The America’s Cup World Series, which debuted in Cascais, Spain, in early August, is a
series of sixteen regattas being held worldwide over the next two years as a lead-up to the America’s Cup in San Francisco in September 2013. The AC45 catamarans use the same wing mainsail system that will be used in the America’s Cup, allowing crews to train on the smaller yachts before they are challenged by the 72-foot AC72. The regatta format is designed specifically to deliver close competition and high-speed “fly-bys” for fans, including those on shore.
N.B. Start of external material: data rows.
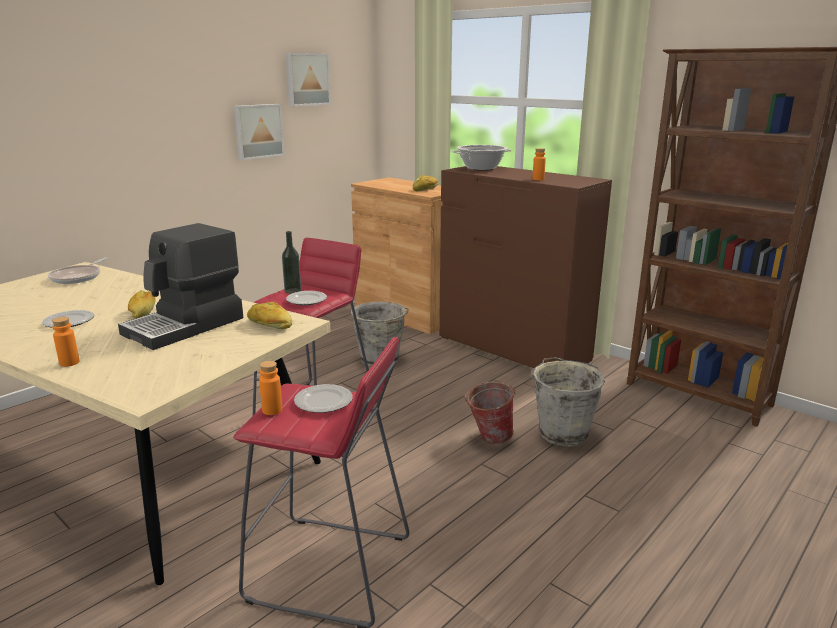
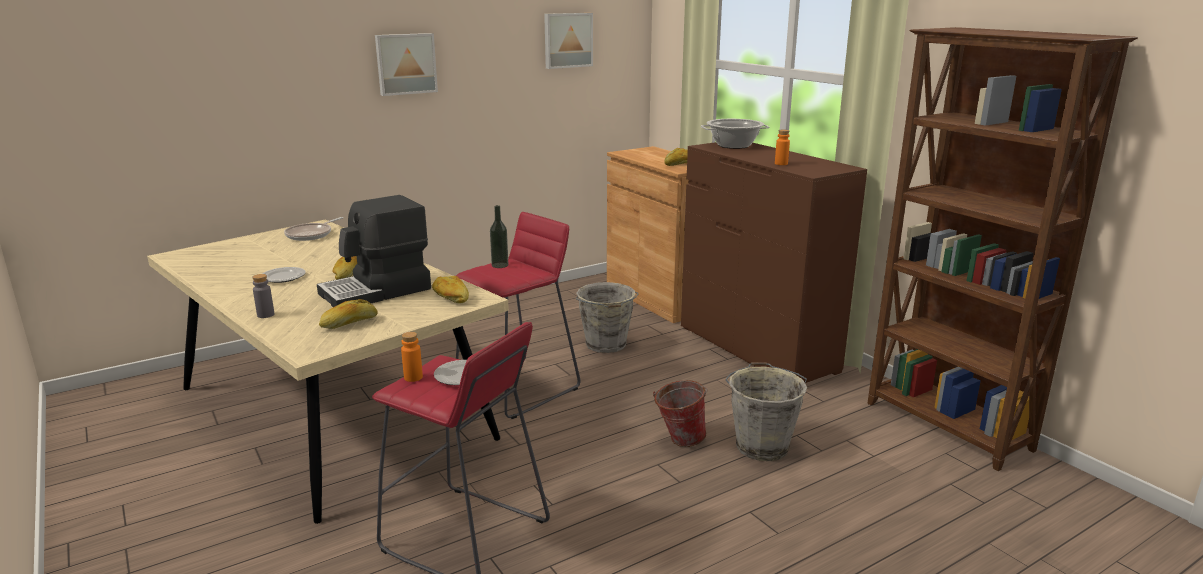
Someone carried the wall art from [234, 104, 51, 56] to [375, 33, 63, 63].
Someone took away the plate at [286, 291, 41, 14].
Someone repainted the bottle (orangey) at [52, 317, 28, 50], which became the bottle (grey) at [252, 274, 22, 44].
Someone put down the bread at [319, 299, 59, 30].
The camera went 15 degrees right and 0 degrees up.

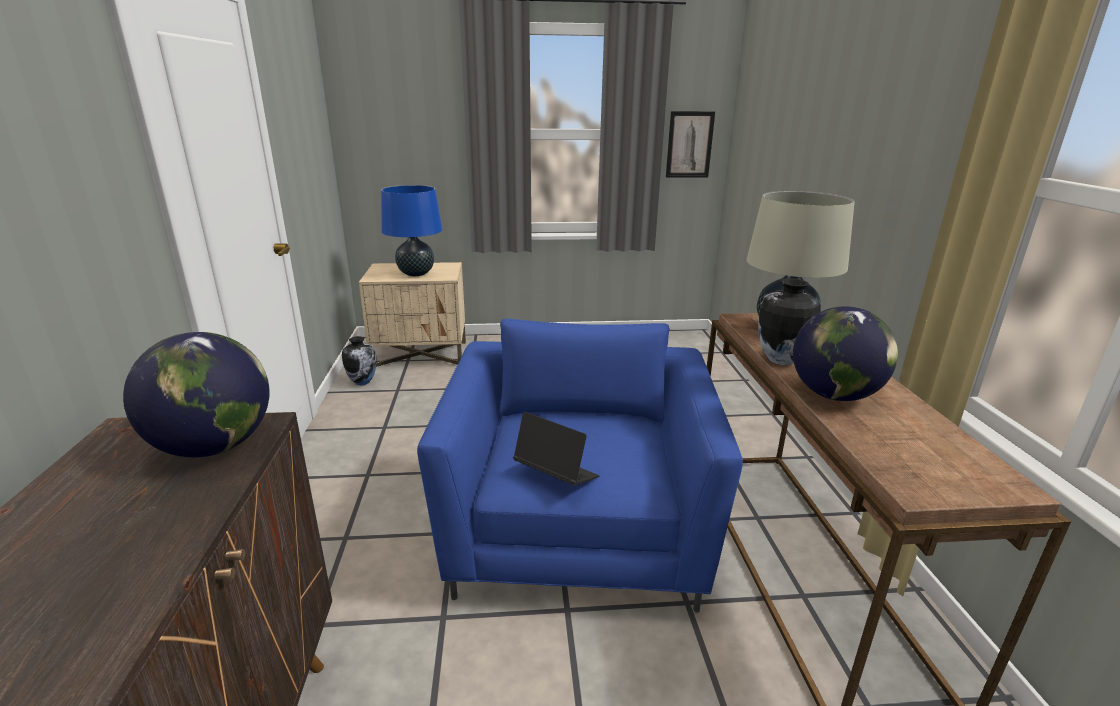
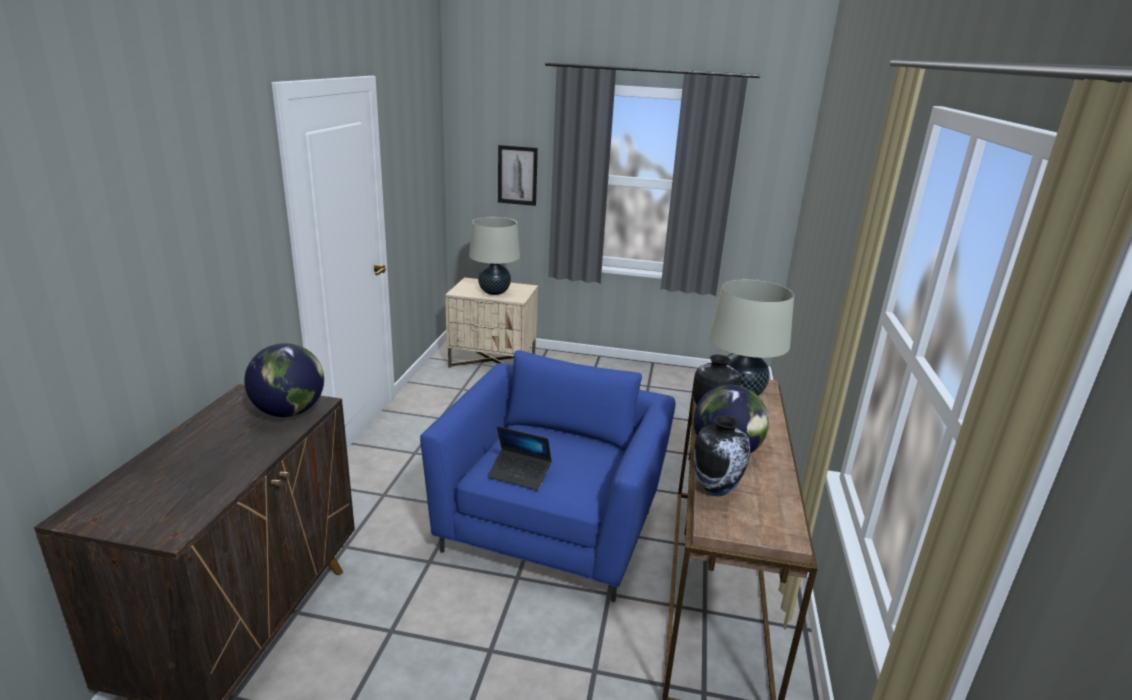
Someone carried the wall art from [666, 111, 49, 66] to [498, 145, 40, 61].
Someone repainted the table lamp (blue-coloured) at [381, 185, 61, 91], which became the table lamp (beige-coloured) at [469, 217, 51, 78].
Someone carried the decorative vase from [342, 336, 35, 49] to [694, 415, 57, 81].
Someone rotated the notebook computer at [513, 412, 87, 74] by 150 degrees clockwise.
The camera went 15 degrees right and 0 degrees up.

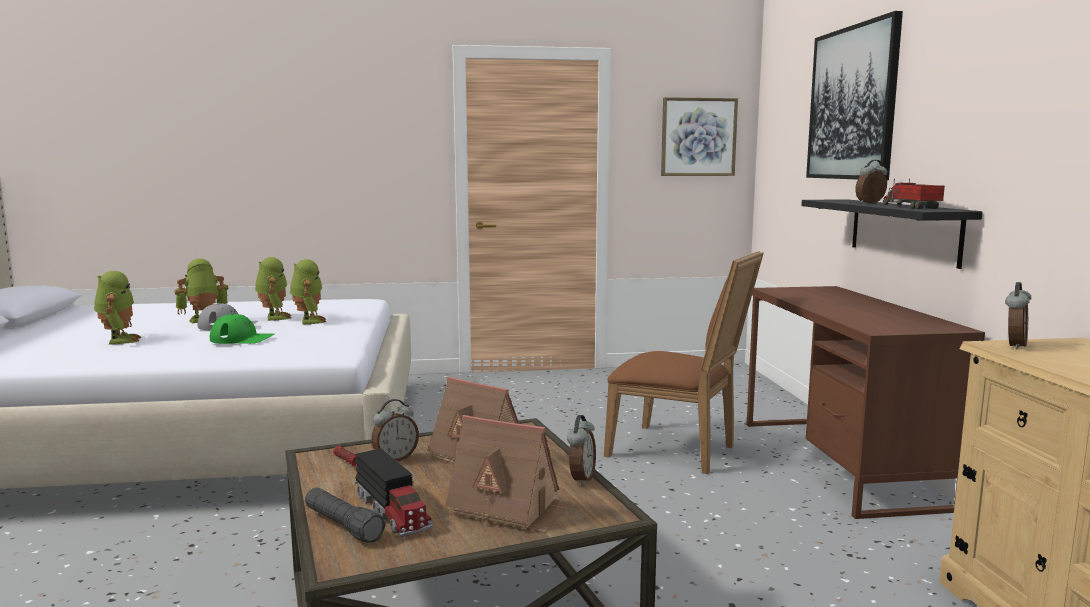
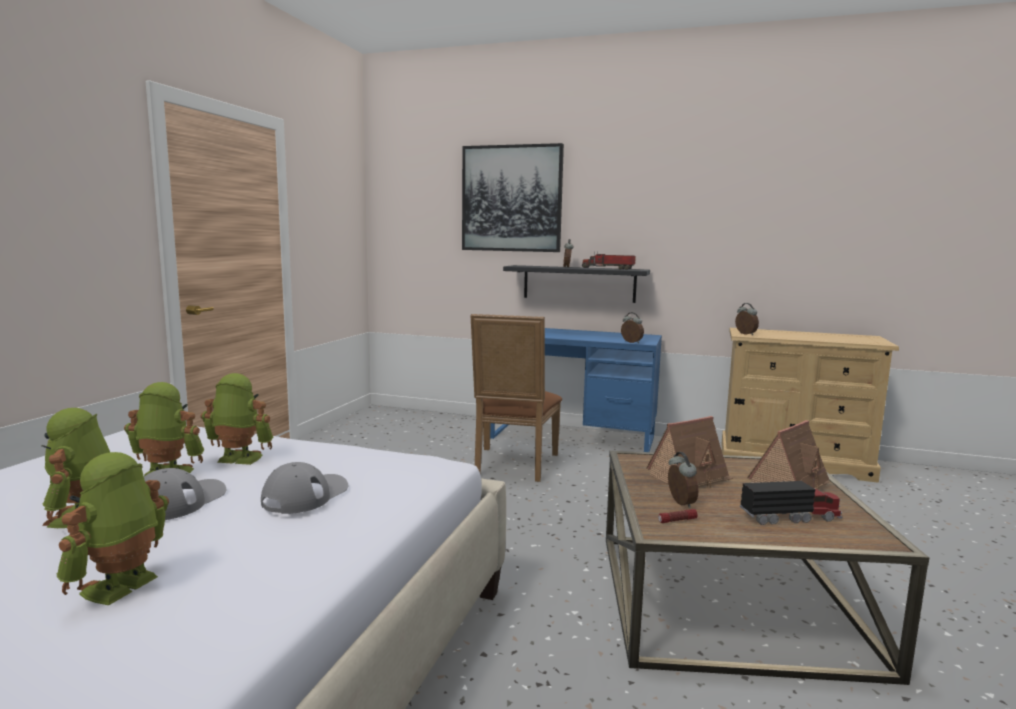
Someone took away the wall art at [661, 97, 77, 79].
Someone rotated the upright chair (brown) at [604, 251, 160, 223] by 135 degrees clockwise.
Someone rotated the model robot at [94, 271, 48, 74] by 75 degrees counterclockwise.
Someone repainted the desk unit (brown) at [746, 286, 239, 233], which became the desk unit (blue-coloured) at [490, 328, 172, 124].
Someone repainted the peaked cap (green) at [210, 314, 64, 30], which became the peaked cap (grey) at [261, 462, 88, 52].
Someone carried the bedside clock from [567, 415, 29, 71] to [621, 312, 23, 31].
Someone took away the torch (black-coloured) at [305, 487, 81, 56].
The camera went 65 degrees left and 0 degrees up.

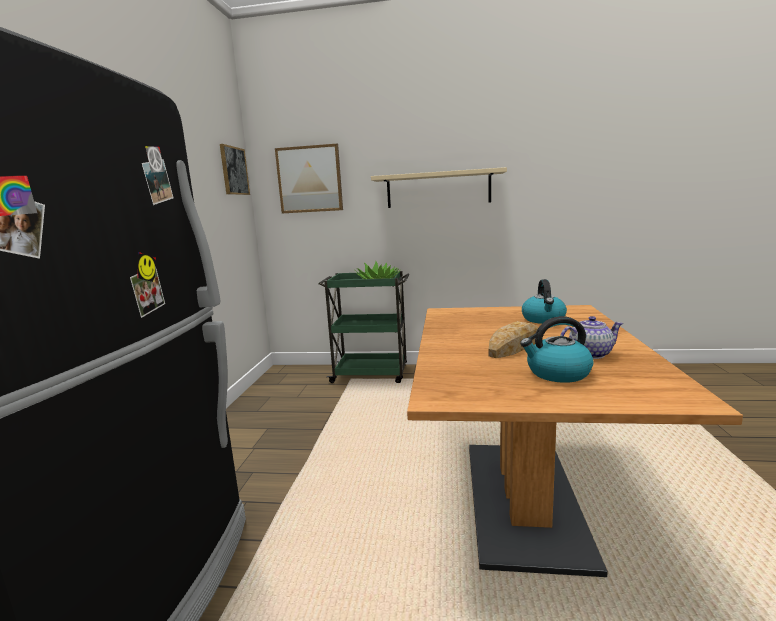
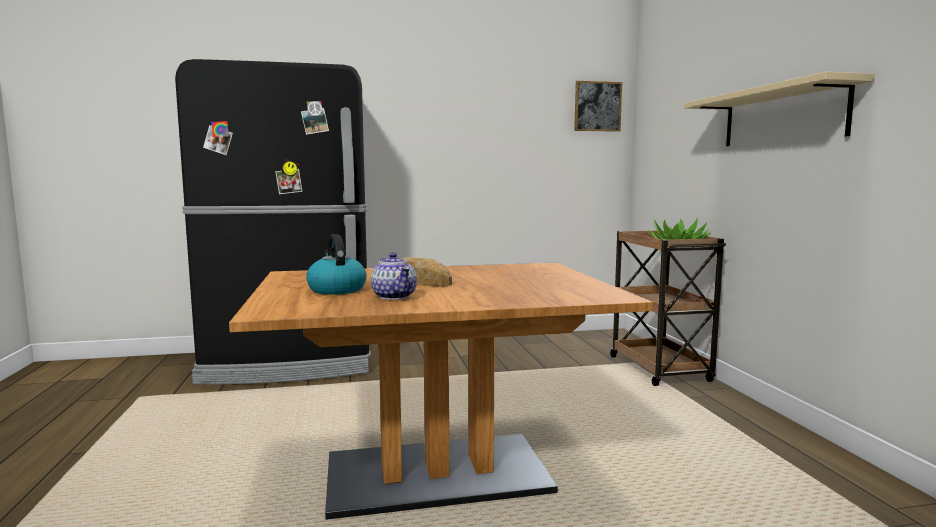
Someone took away the wall art at [275, 144, 68, 69].
Someone repainted the cart (green) at [319, 271, 90, 112], which became the cart (brown) at [610, 230, 116, 156].
Someone took away the water kettle at [522, 279, 45, 45].
The camera went 70 degrees right and 5 degrees down.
Read credits the state’s investment in Fort Adams with attracting the prestigious regatta, and says the event and improved facilities will help Newport compete for other high-profile yacht races. “The state’s commitment to improvements at Fort Adams State Park have ensured an America’s Cup World Series stop in 2012,” Read says. “These improvements will also have immediate impacts on our ability to lure other high-profile events to Rhode Island. Our goal is not a ‘one and done’ for AC World Series, but to become a regular stop on this remarkable worldwide tour.”